* **Problem details**: Every entry that follows should be output exactly, and every image in it left out.

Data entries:

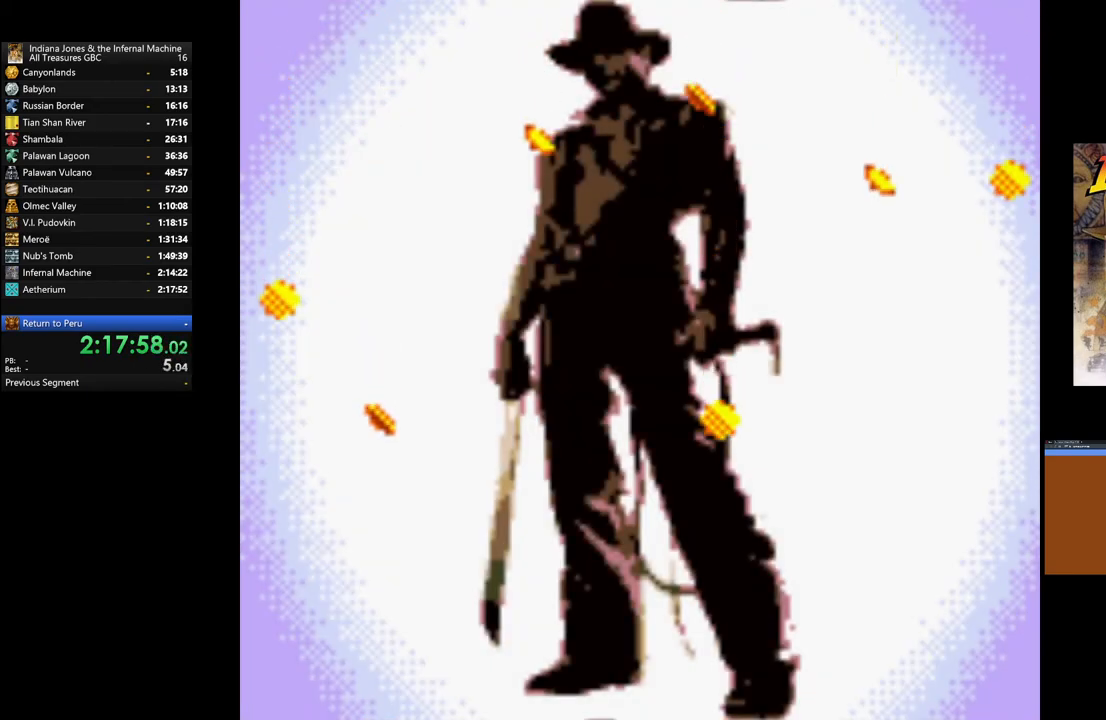
{"buttons": ["A"], "left_stick": "center", "right_stick": "center", "events": [[50, "A", "up"], [117, "A", "down"], [233, "A", "up"], [300, "A", "down"], [417, "A", "up"], [467, "A", "down"]]}
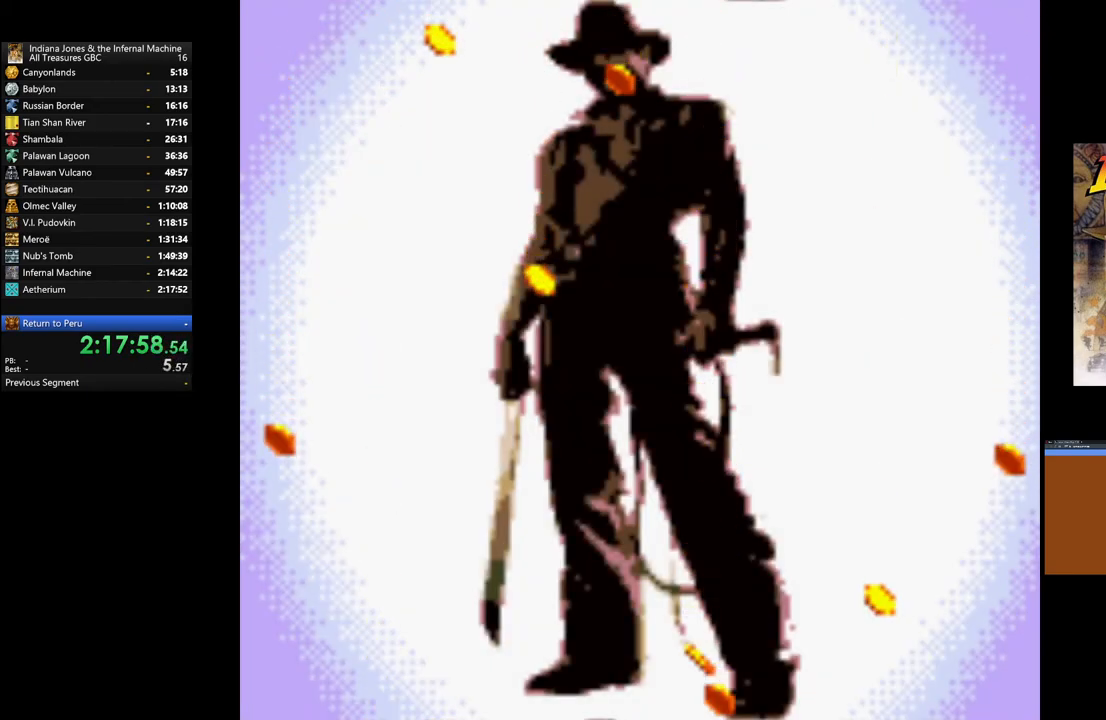
{"buttons": ["A"], "left_stick": "center", "right_stick": "center", "events": [[67, "A", "up"], [133, "A", "down"], [233, "A", "up"], [317, "A", "down"], [400, "A", "up"], [483, "A", "down"]]}
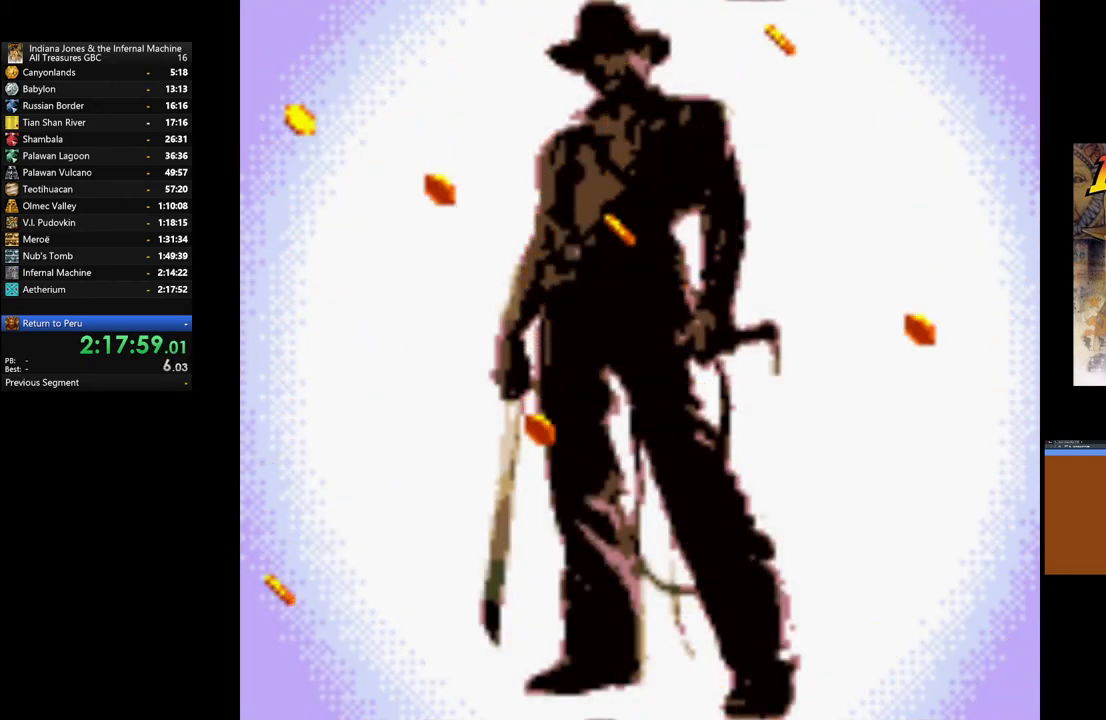
{"buttons": ["A"], "left_stick": "center", "right_stick": "center", "events": [[83, "A", "up"], [167, "A", "down"], [250, "A", "up"], [317, "A", "down"], [433, "A", "up"], [500, "A", "down"]]}
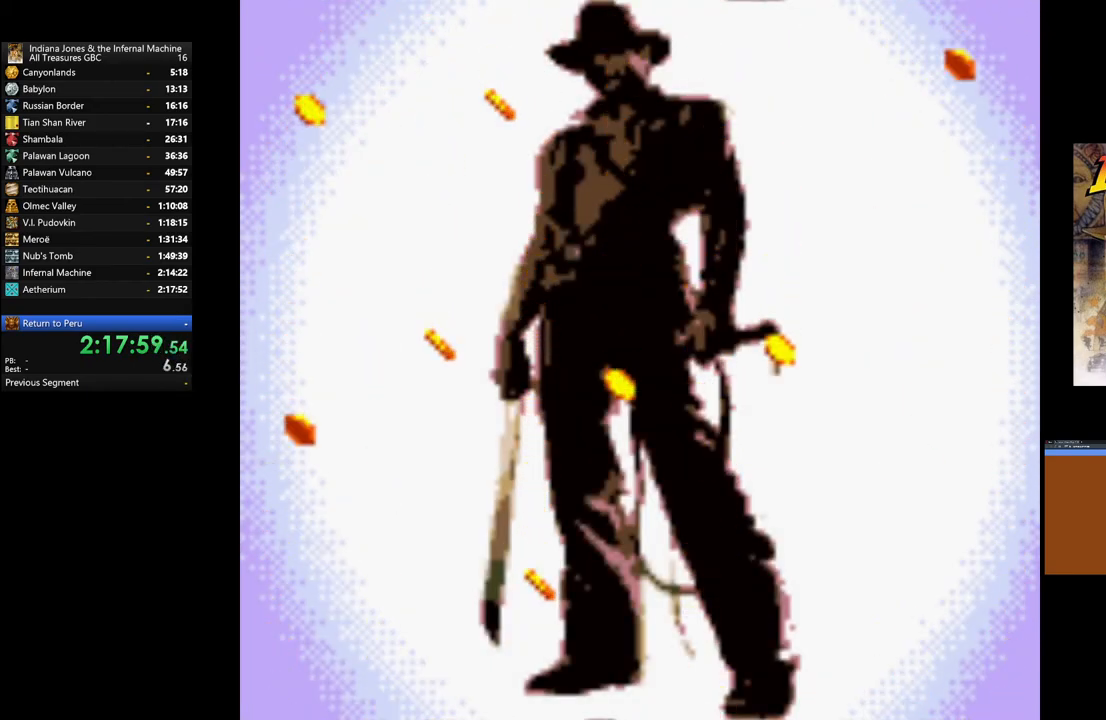
{"buttons": [], "left_stick": "center", "right_stick": "center", "events": [[67, "A", "up"], [150, "A", "down"], [233, "A", "up"], [317, "A", "down"], [333, "A", "up"]]}
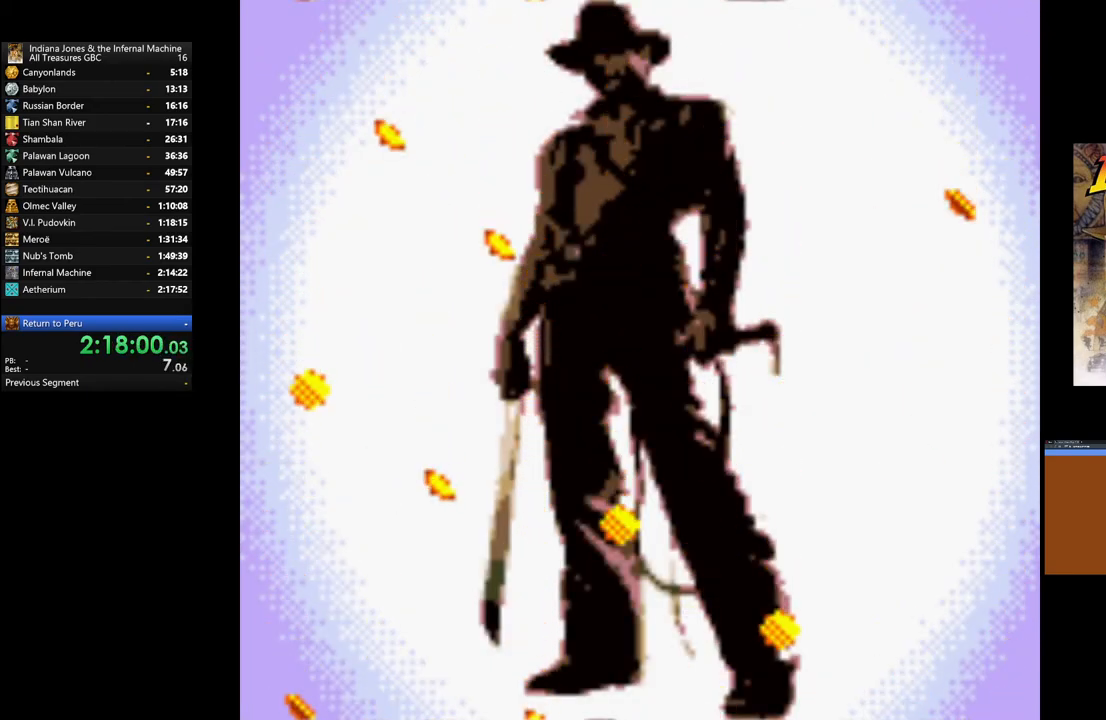
{"buttons": [], "left_stick": "center", "right_stick": "center", "events": [[17, "A", "down"], [67, "A", "up"], [133, "A", "down"], [200, "A", "up"], [267, "A", "down"], [350, "A", "up"], [383, "A", "down"], [450, "A", "up"]]}
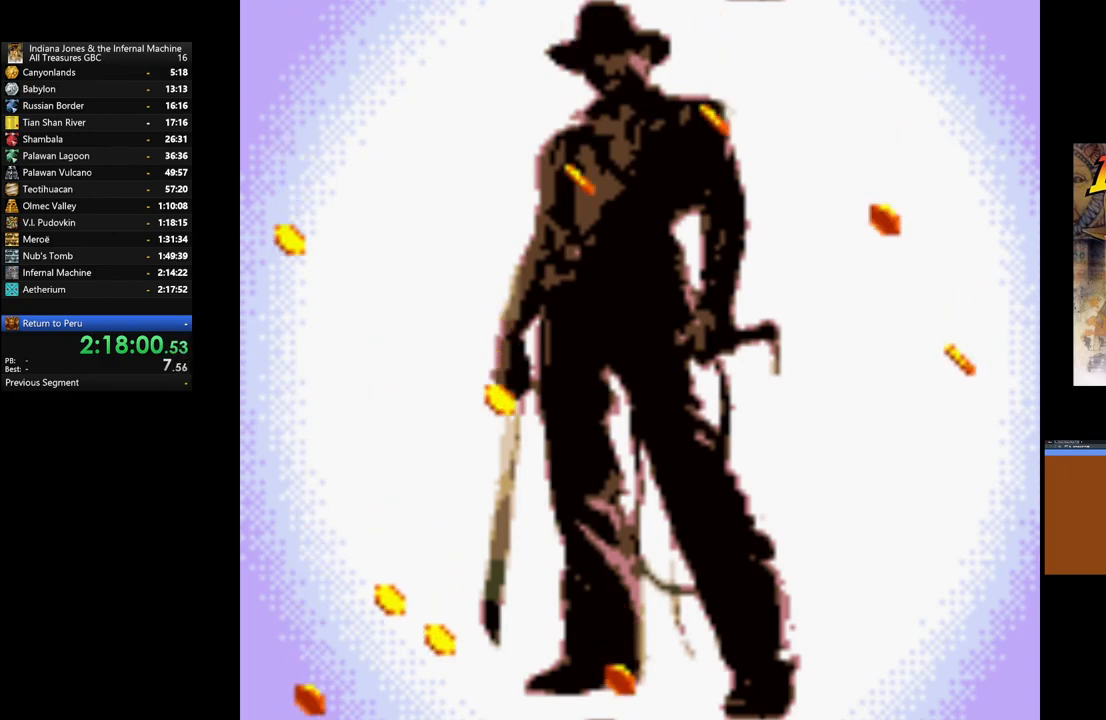
{"buttons": [], "left_stick": "center", "right_stick": "center", "events": [[250, "A", "down"], [333, "A", "up"], [400, "A", "down"], [450, "A", "up"]]}
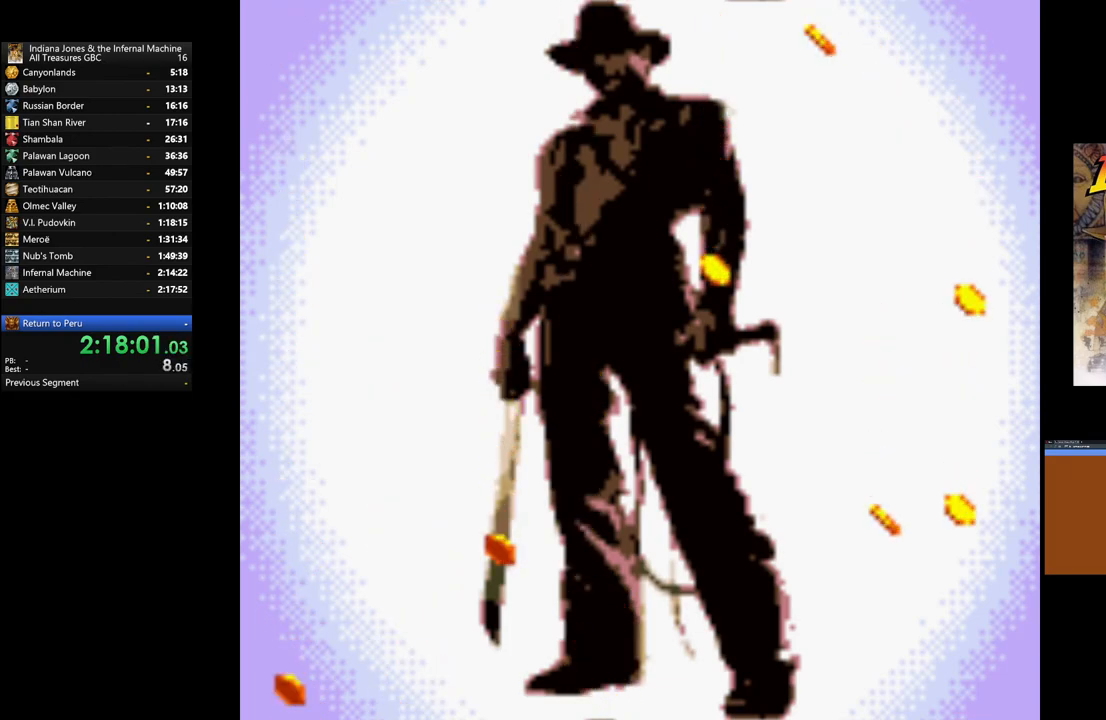
{"buttons": ["A"], "left_stick": "center", "right_stick": "center", "events": [[50, "A", "down"], [133, "A", "up"], [233, "A", "down"], [350, "A", "up"], [417, "A", "down"]]}
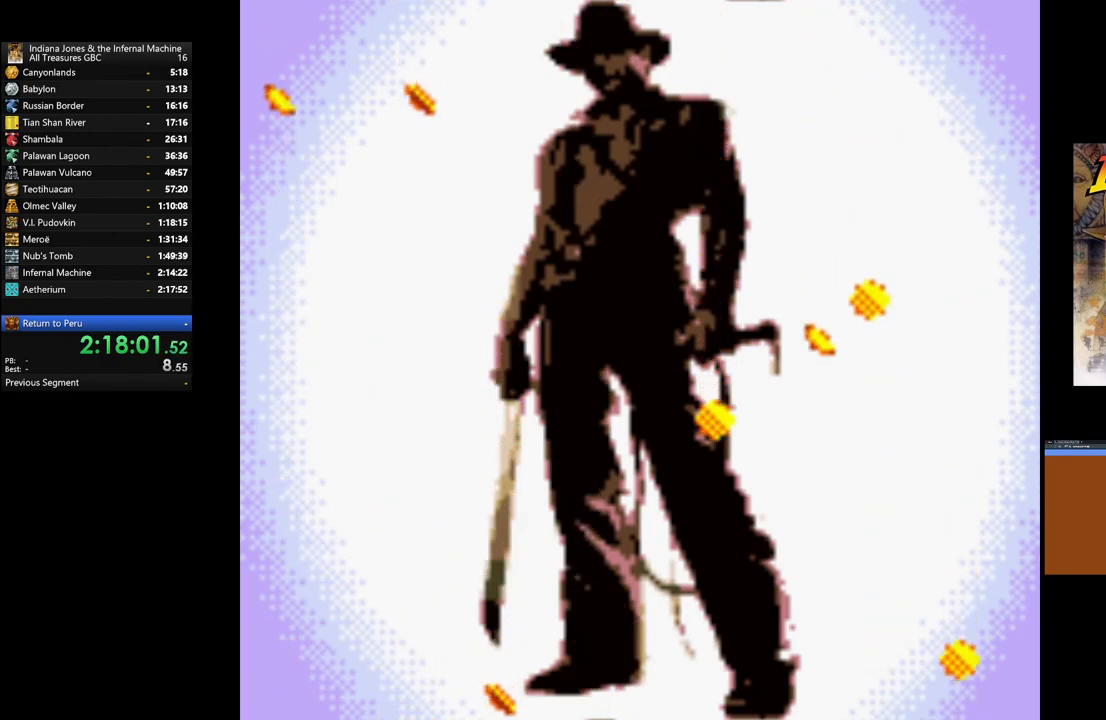
{"buttons": ["A"], "left_stick": "center", "right_stick": "center", "events": [[17, "A", "up"], [67, "A", "down"], [183, "A", "up"], [267, "A", "down"], [367, "A", "up"], [450, "A", "down"]]}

* **Answer below**:
{"buttons": ["A"], "left_stick": "center", "right_stick": "center", "events": [[50, "A", "up"], [117, "A", "down"], [233, "A", "up"], [300, "A", "down"], [417, "A", "up"], [467, "A", "down"]]}
{"buttons": ["A"], "left_stick": "center", "right_stick": "center", "events": [[67, "A", "up"], [133, "A", "down"], [233, "A", "up"], [317, "A", "down"], [400, "A", "up"], [483, "A", "down"]]}
{"buttons": ["A"], "left_stick": "center", "right_stick": "center", "events": [[83, "A", "up"], [167, "A", "down"], [250, "A", "up"], [317, "A", "down"], [433, "A", "up"], [500, "A", "down"]]}
{"buttons": [], "left_stick": "center", "right_stick": "center", "events": [[67, "A", "up"], [150, "A", "down"], [233, "A", "up"], [317, "A", "down"], [333, "A", "up"]]}
{"buttons": [], "left_stick": "center", "right_stick": "center", "events": [[17, "A", "down"], [67, "A", "up"], [133, "A", "down"], [200, "A", "up"], [267, "A", "down"], [350, "A", "up"], [383, "A", "down"], [450, "A", "up"]]}
{"buttons": [], "left_stick": "center", "right_stick": "center", "events": [[250, "A", "down"], [333, "A", "up"], [400, "A", "down"], [450, "A", "up"]]}
{"buttons": ["A"], "left_stick": "center", "right_stick": "center", "events": [[50, "A", "down"], [133, "A", "up"], [233, "A", "down"], [350, "A", "up"], [417, "A", "down"]]}
{"buttons": ["A"], "left_stick": "center", "right_stick": "center", "events": [[17, "A", "up"], [67, "A", "down"], [183, "A", "up"], [267, "A", "down"], [367, "A", "up"], [450, "A", "down"]]}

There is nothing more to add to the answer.